In Pali, we have the terms satta, puggala, jiva and atta to describe the conventional psychology of beings. Satta, according to Nyanatiloka, means “living being.” Puggala means “individual, person, as well as the synonyms: personality individuality being (satta), self (atta). Tiva is “life, vital princi-ple, individual soul.”

Some uses of atta also fall within the realm of psychology Atta can mean, according to Dr. Malalasekera, “one’s self or one’s own, e.g. attahitaya patipanno no parahitaya (acting in one’s own interest, not in the interest of others) or attana va akatam sadhu (what is done by one’s own self is good).”

Atta can also mean “one’s own person, the personality including body and mind, e.g. in atrabhava (life), attapatilabha (birth in some form of life).”

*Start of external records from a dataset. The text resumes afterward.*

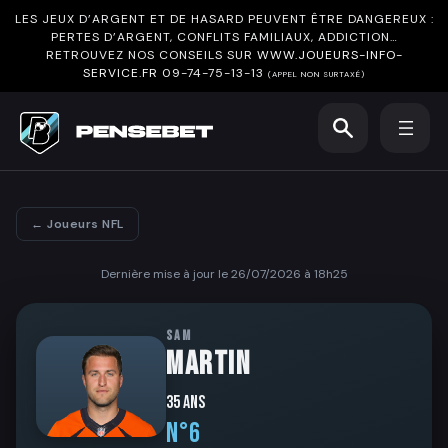
LES JEUX D’ARGENT ET DE HASARD PEUVENT ÊTRE DANGEREUX :
PERTES D’ARGENT, CONFLITS FAMILIAUX, ADDICTION…
RETROUVEZ NOS CONSEILS SUR
WWW.JOUEURS-INFO-
SERVICE.FR
09-74-75-13-13
(APPEL NON SURTAXÉ)
← Joueurs NFL
Dernière mise à jour le 26/07/2026 à 18h25
SAM
MARTIN
35 ans
N°6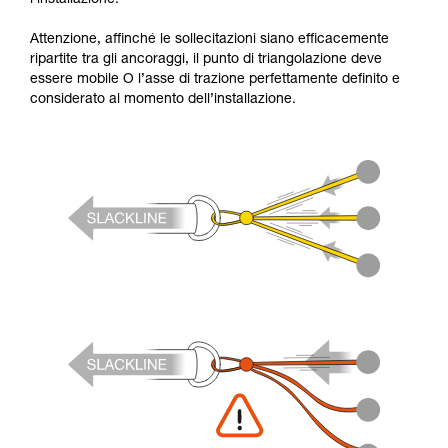
Attenzione, affinché le sollecitazioni siano efficacemente
ripartite tra gli ancoraggi, il punto di triangolazione deve
essere mobile O l’asse di trazione perfettamente definito e
considerato al momento dell’installazione.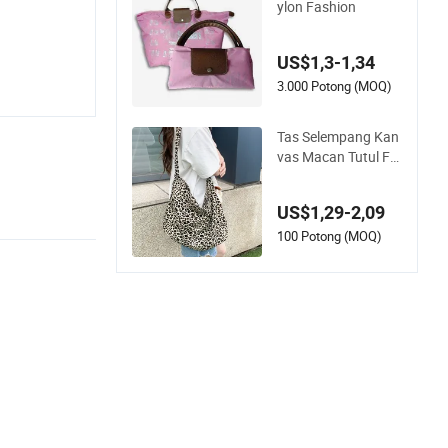
ylon Fashion
US$1,3-1,34
3.000 Potong (MOQ)
Tas Selempang Kan
vas Macan Tutul Fa
shion Kapasitas Be
sar Tas Belanja
US$1,29-2,09
100 Potong (MOQ)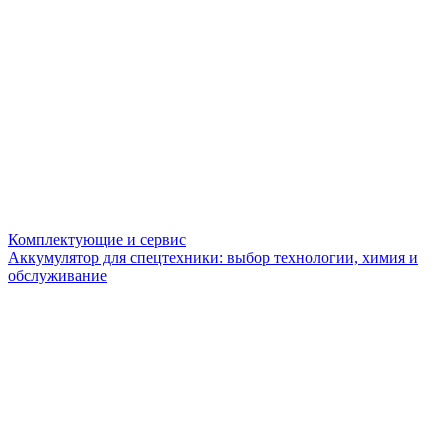
Комплектующие и сервис
Аккумулятор для спецтехники: выбор технологии, химия и
обслуживание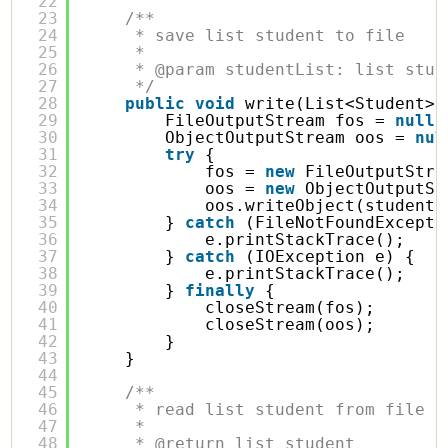
22
23
/**
24
* save list student to file
25
* 
26
* @param studentList: list stud
27
*/
28
public
void
write(List<Student> 
29
FileOutputStream fos = 
null
;
30
ObjectOutputStream oos = 
nul
31
try
{
32
fos = 
new
FileOutputStre
33
oos = 
new
ObjectOutputSt
34
oos.writeObject(studentL
35
} 
catch
(FileNotFoundExcepti
36
e.printStackTrace();
37
} 
catch
(IOException e) {
38
e.printStackTrace();
39
} 
finally
{
40
closeStream(fos);
41
closeStream(oos);
42
}
43
}
44
45
/**
46
* read list student from file
47
* 
48
* @return list student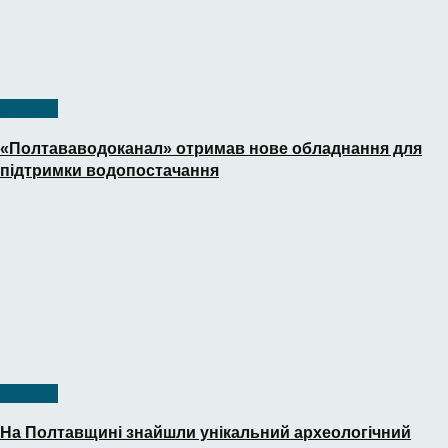
В тренді
«Полтававодоканал» отримав нове обладнання для
підтримки водопостачання
В тренді
На Полтавщині знайшли унікальний археологічний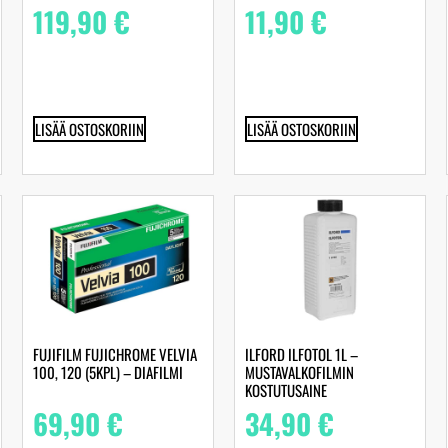
119,90
€
11,90
€
LISÄÄ OSTOSKORIIN
LISÄÄ OSTOSKORIIN
FUJIFILM FUJICHROME VELVIA
ILFORD ILFOTOL 1L –
100, 120 (5KPL) – DIAFILMI
MUSTAVALKOFILMIN
KOSTUTUSAINE
69,90
€
34,90
€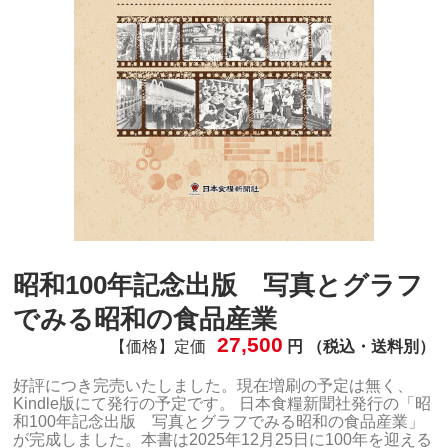
昭和100年記念出版 写真とグラフ
でみる昭和の食品産業
27,500
【価格】定価
円 （税込・送料別）
好評につき完売いたしました。現在増刷の予定は無く、
Kindle版にて発行の予定です。 日本食糧新聞社発行の「昭
和100年記念出版 写真とグラフでみる昭和の食品産業」
が完成しました。本書は2025年12月25日に100年を迎える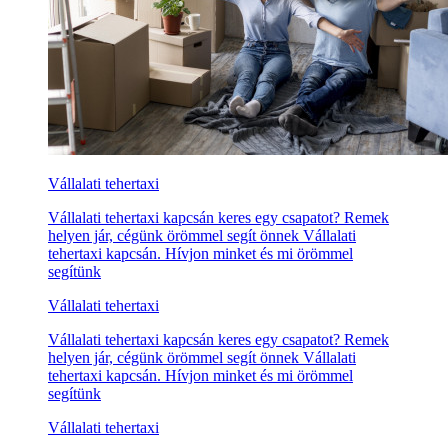
Vállalati tehertaxi
Vállalati tehertaxi kapcsán keres egy csapatot? Remek
helyen jár, cégünk örömmel segít önnek Vállalati
tehertaxi kapcsán. Hívjon minket és mi örömmel
segítünk
Vállalati tehertaxi
Vállalati tehertaxi kapcsán keres egy csapatot? Remek
helyen jár, cégünk örömmel segít önnek Vállalati
tehertaxi kapcsán. Hívjon minket és mi örömmel
segítünk
Vállalati tehertaxi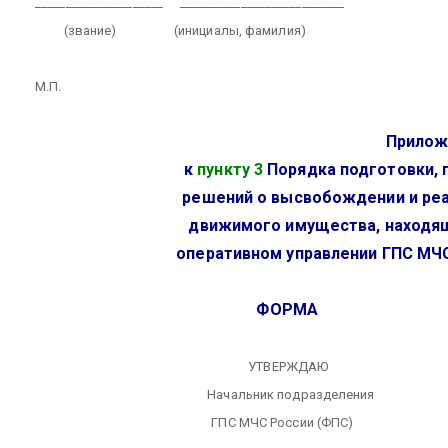
_____________________
___________________________
(звание)
(инициалы, фамилия)
М.П.
Прилож
к
пункту 3
Порядка подготовки, 
решений о высвобождении и ре
движимого имущества, находя
оперативном управлении ГПС МЧ
ФОРМА
УТВЕРЖДАЮ
Начальник подразделения
ГПС МЧС России (ФПС)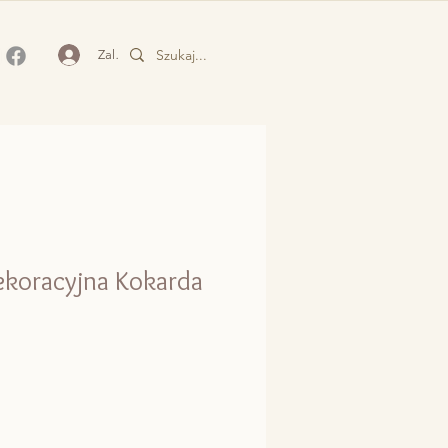
Zaloguj się
koracyjna Kokarda
a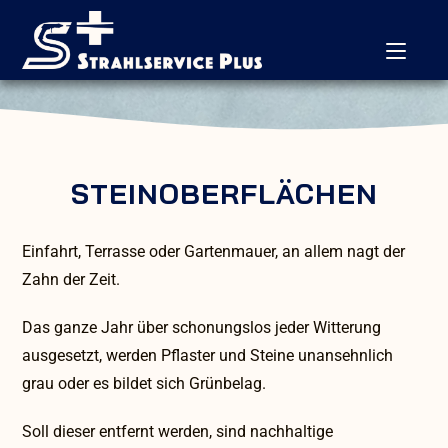
STEINOBERFLÄCHEN
Einfahrt, Terrasse oder Gartenmauer, an allem nagt der
Zahn der Zeit.
Das ganze Jahr über schonungslos jeder Witterung
ausgesetzt, werden Pflaster und Steine unansehnlich
grau oder es bildet sich Grünbelag.
Soll dieser entfernt werden, sind nachhaltige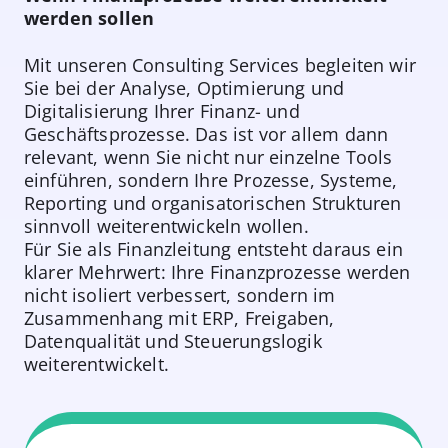
werden sollen
Mit unseren Consulting Services begleiten wir
Sie bei der Analyse, Optimierung und
Digitalisierung Ihrer Finanz- und
Geschäftsprozesse. Das ist vor allem dann
relevant, wenn Sie nicht nur einzelne Tools
einführen, sondern Ihre Prozesse, Systeme,
Reporting und organisatorischen Strukturen
sinnvoll weiterentwickeln wollen.
Für Sie als Finanzleitung entsteht daraus ein
klarer Mehrwert: Ihre Finanzprozesse werden
nicht isoliert verbessert, sondern im
Zusammenhang mit ERP, Freigaben,
Datenqualität und Steuerungslogik
weiterentwickelt.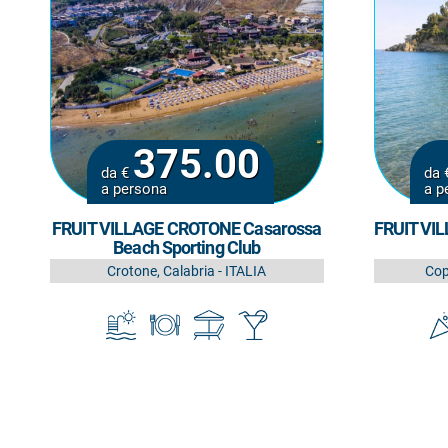
375.00
da €
da 
a persona
a p
FRUIT VILLAGE CROTONE Casarossa
FRUIT VIL
Beach Sporting Club
Crotone, Calabria - ITALIA
Cop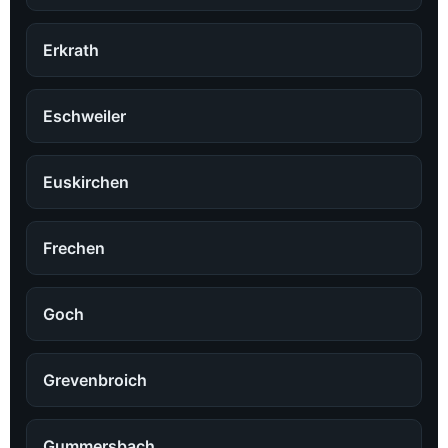
Erkrath
Eschweiler
Euskirchen
Frechen
Goch
Grevenbroich
Gummersbach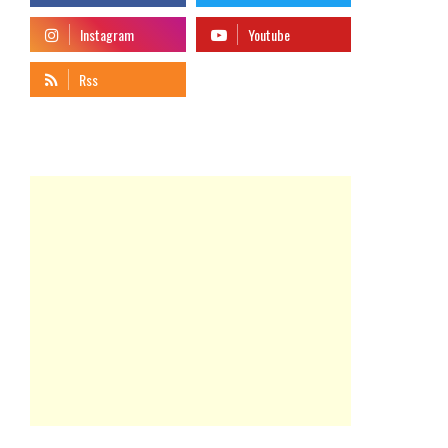
telegram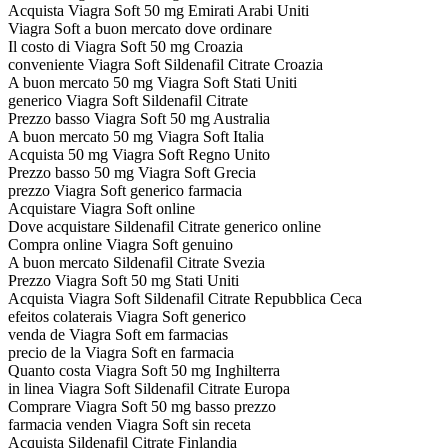
Acquista Viagra Soft 50 mg Emirati Arabi Uniti
Viagra Soft a buon mercato dove ordinare
Il costo di Viagra Soft 50 mg Croazia
conveniente Viagra Soft Sildenafil Citrate Croazia
A buon mercato 50 mg Viagra Soft Stati Uniti
generico Viagra Soft Sildenafil Citrate
Prezzo basso Viagra Soft 50 mg Australia
A buon mercato 50 mg Viagra Soft Italia
Acquista 50 mg Viagra Soft Regno Unito
Prezzo basso 50 mg Viagra Soft Grecia
prezzo Viagra Soft generico farmacia
Acquistare Viagra Soft online
Dove acquistare Sildenafil Citrate generico online
Compra online Viagra Soft genuino
A buon mercato Sildenafil Citrate Svezia
Prezzo Viagra Soft 50 mg Stati Uniti
Acquista Viagra Soft Sildenafil Citrate Repubblica Ceca
efeitos colaterais Viagra Soft generico
venda de Viagra Soft em farmacias
precio de la Viagra Soft en farmacia
Quanto costa Viagra Soft 50 mg Inghilterra
in linea Viagra Soft Sildenafil Citrate Europa
Comprare Viagra Soft 50 mg basso prezzo
farmacia venden Viagra Soft sin receta
Acquista Sildenafil Citrate Finlandia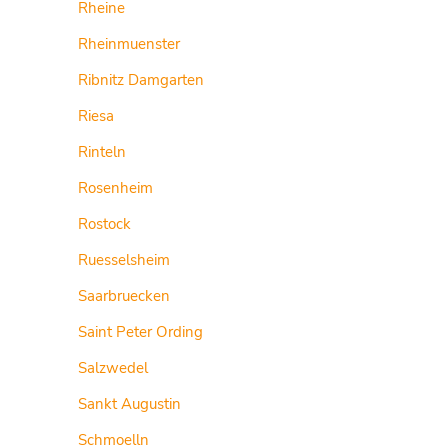
Rheine
Rheinmuenster
Ribnitz Damgarten
Riesa
Rinteln
Rosenheim
Rostock
Ruesselsheim
Saarbruecken
Saint Peter Ording
Salzwedel
Sankt Augustin
Schmoelln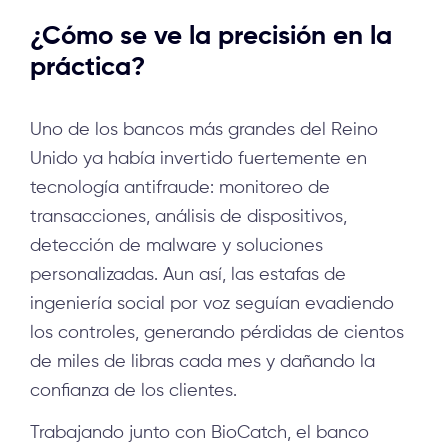
¿Cómo se ve la precisión en la
práctica?
Uno de los bancos más grandes del Reino
Unido ya había invertido fuertemente en
tecnología antifraude: monitoreo de
transacciones, análisis de dispositivos,
detección de malware y soluciones
personalizadas. Aun así, las estafas de
ingeniería social por voz seguían evadiendo
los controles, generando pérdidas de cientos
de miles de libras cada mes y dañando la
confianza de los clientes.
Trabajando junto con BioCatch, el banco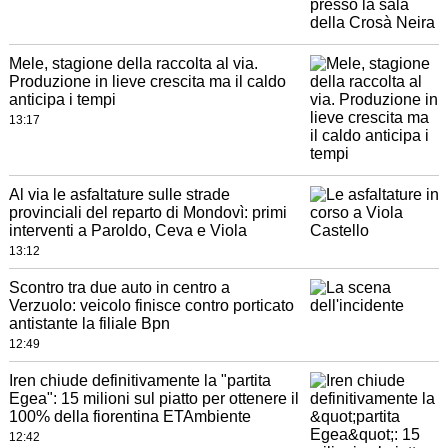
Mele, stagione della raccolta al via.
Produzione in lieve crescita ma il caldo
anticipa i tempi
13:17
Al via le asfaltature sulle strade
provinciali del reparto di Mondovì: primi
interventi a Paroldo, Ceva e Viola
13:12
Scontro tra due auto in centro a
Verzuolo: veicolo finisce contro porticato
antistante la filiale Bpn
12:49
Iren chiude definitivamente la "partita
Egea": 15 milioni sul piatto per ottenere il
100% della fiorentina ETAmbiente
12:42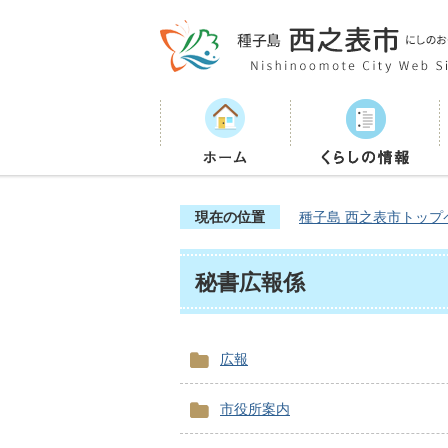
現在の位置
種子島 西之表市トップ
秘書広報係
広報
市役所案内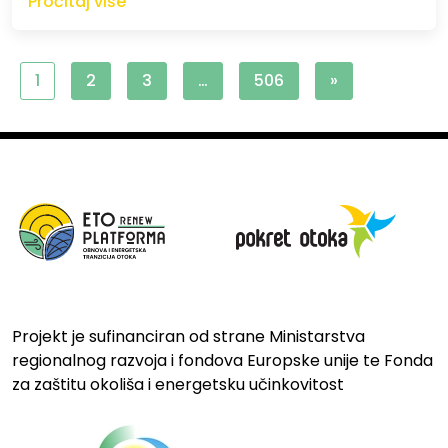
Pročitaj više
1
2
3
…
506
»
Projekt je sufinanciran od strane Ministarstva
regionalnog razvoja i fondova Europske unije te Fonda
za zaštitu okoliša i energetsku učinkovitost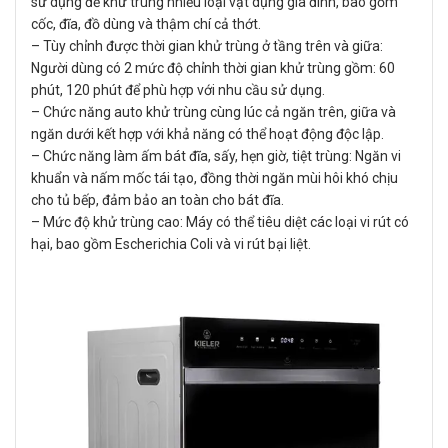
sử dụng để khử trùng nhiều loại vật dụng gia đình, bao gồm
cốc, đĩa, đồ dùng và thậm chí cả thớt.
– Tùy chỉnh được thời gian khử trùng ở tầng trên và giữa:
Người dùng có 2 mức độ chỉnh thời gian khử trùng gồm: 60
phút, 120 phút để phù hợp với nhu cầu sử dụng.
– Chức năng auto khử trùng cùng lúc cả ngăn trên, giữa và
ngăn dưới kết hợp với khả năng có thể hoạt động độc lập.
– Chức năng làm ấm bát đĩa, sấy, hẹn giờ, tiệt trùng: Ngăn vi
khuẩn và nấm mốc tái tạo, đồng thời ngăn mùi hôi khó chịu
cho tủ bếp, đảm bảo an toàn cho bát đĩa.
– Mức độ khử trùng cao: Máy có thể tiêu diệt các loại vi rút có
hại, bao gồm Escherichia Coli và vi rút bại liệt.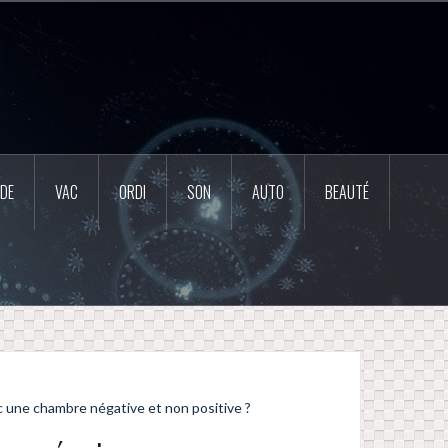
DE
VAC
ORDI
SON
AUTO
BEAUTÉ
 une chambre négative et non positive ?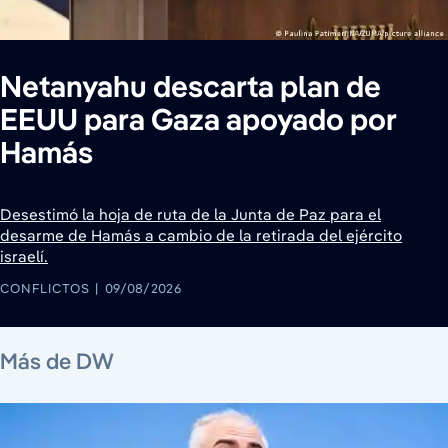
Netanyahu descarta plan de
EEUU para Gaza apoyado por
Hamás
Desestimó la hoja de ruta de la Junta de Paz para el
desarme de Hamás a cambio de la retirada del ejército
israelí.
CONFLICTOS
09/08/2026
7 de agosto de 2026
8 de agosto de 2026
9 de agosto de 2026
9 de agosto de 2026
8 de agosto de 2026
8 de agosto de 2026
Más de DW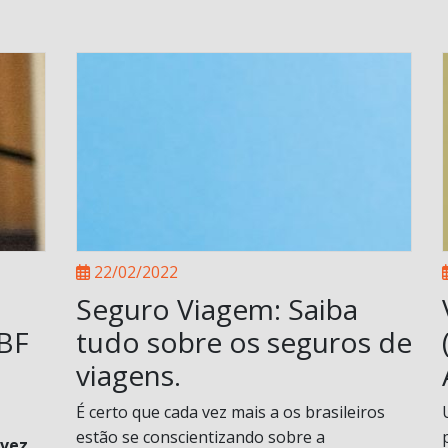
22/02/2022
Seguro Viagem: Saiba
ABF
tudo sobre os seguros de
viagens.
É certo que cada vez mais a os brasileiros
estão se conscientizando sobre a
 vez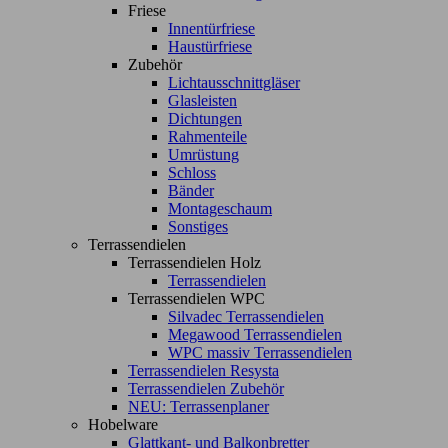
Friese
Innentürfriese
Haustürfriese
Zubehör
Lichtausschnittgläser
Glasleisten
Dichtungen
Rahmenteile
Umrüstung
Schloss
Bänder
Montageschaum
Sonstiges
Terrassendielen
Terrassendielen Holz
Terrassendielen
Terrassendielen WPC
Silvadec Terrassendielen
Megawood Terrassendielen
WPC massiv Terrassendielen
Terrassendielen Resysta
Terrassendielen Zubehör
NEU: Terrassenplaner
Hobelware
Glattkant- und Balkonbretter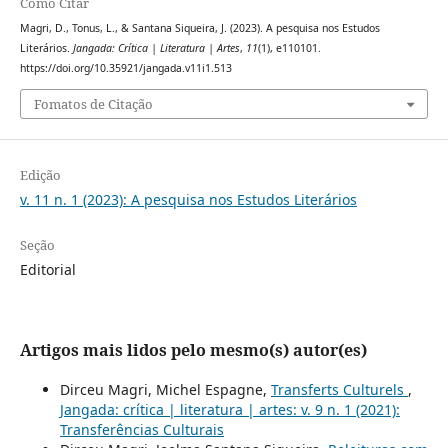
Como Citar
Magri, D., Tonus, L., & Santana Siqueira, J. (2023). A pesquisa nos Estudos
Literários.
Jangada: Crítica | Literatura | Artes
,
11
(1), e110101.
https://doi.org/10.35921/jangada.v11i1.513
Fomatos de Citação
Edição
v. 11 n. 1 (2023): A pesquisa nos Estudos Literários
Seção
Editorial
Artigos mais lidos pelo mesmo(s) autor(es)
Dirceu Magri, Michel Espagne,
Transferts Culturels
,
Jangada: crítica | literatura | artes: v. 9 n. 1 (2021):
Transferências Culturais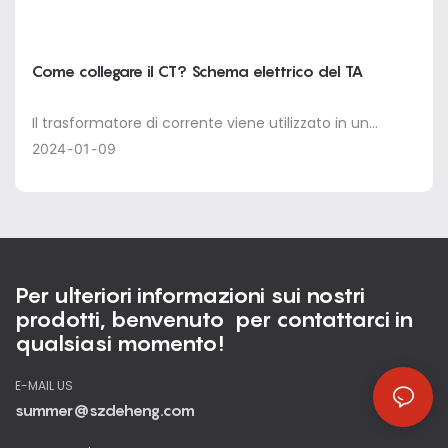
Come collegare il CT? Schema elettrico del TA
Il trasformatore di corrente viene utilizzato in un
circuito CA in cui la direzione della corrente cambia
2024
01
09
nel tempo. La polarità del trasformatore di corrente
significa che la polarità del lato primario è la stessa
della polarità di un'estremità del lato secondario in un
determinato momento, cioè è positiva allo stesso
tempo o negativa allo stesso tempo, e la polarità è
Per ulteriori informazioni sui nostri
chiamata estremità con la stessa polarità o estremità
prodotti, benvenuto per contattarci in
con lo stesso nome. Il simbolo "*", "-" o "." indica. (Può
qualsiasi momento!
anche essere inteso come la relazione di direzione tra
corrente primaria e corrente secondaria).
E-MAIL US
summer@szdeheng.com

Pali has some terms which correspond to the psychological notions of traits. For example, the concept of nature or character is called carita. Using this term, we can speak of different types of persons. For example. we may describe a person as raga-carita (greedy-natured), dosa-carica (hateful-natured), moha-carita (dull-natured), saddha-carita (faithful-natured), buddhi-carita (intelligent-natured), and vitakka-carita (ruminating-natured) – six types altogether Different people are at different stages of development, according to their kamma. Buddhism does not deny that such conceptions of individuality have validity but they have validity only in the conventional sense.

Dr Malalasekera writes: “Buddhism has no objection to the use of the words atta, or satta, or puggala to indicate the individual as a whole, or to distinguish one person from another where such distinction is necessary, especially as regards such things as memory and kamma which are private and personal and where it is necessary to recognise the existence of separate lines of continuity (santana).

But, even so, these terms should be treated only as labels, binding-conceptions and conventions in language, assisting economy in thought and word and nothing more. Even the Buddha uses them sometimes: ‘These are worldly usages worldly terms of communication, worldly descriptions, by which a Tathagata communicates without misapprehending them”.

Nyanatiloka adds to this idea when writing about the term satta: “This term, just like atta, puggala, jiva and all other terms denoting ‘ego-entity,’ is to be considered as a merely conventional term (vohara-vacana), not possessing any reality value.

All of the various conceptions of psychology and religion regarding a self or soul of any kind were indeed denied existence in the ultimate sense by the Buddha. But we may use terms such as self and ego to describe a particular arrangement of the five khandhas (aggregates) which give the illusory appearance of an individual. As Sister Vajira, an Arahant at the time of the Buddha, said:

When all constituent parts are there,
The designation ‘cart’ is used;
Just so, where the five groups exist,
Of ‘living being’ do we speak.

In conclusion, the Sayadaw U Silananda has given us lectures on the anatta doctrine in which he uses terms such as soul and self interchangeably. This is because the doctrine of anatta was taught by the Buddha from the point of view of the Fully Enlightened One, a view which saw that all things are anatta. It is with this wisdom that the lectures are given.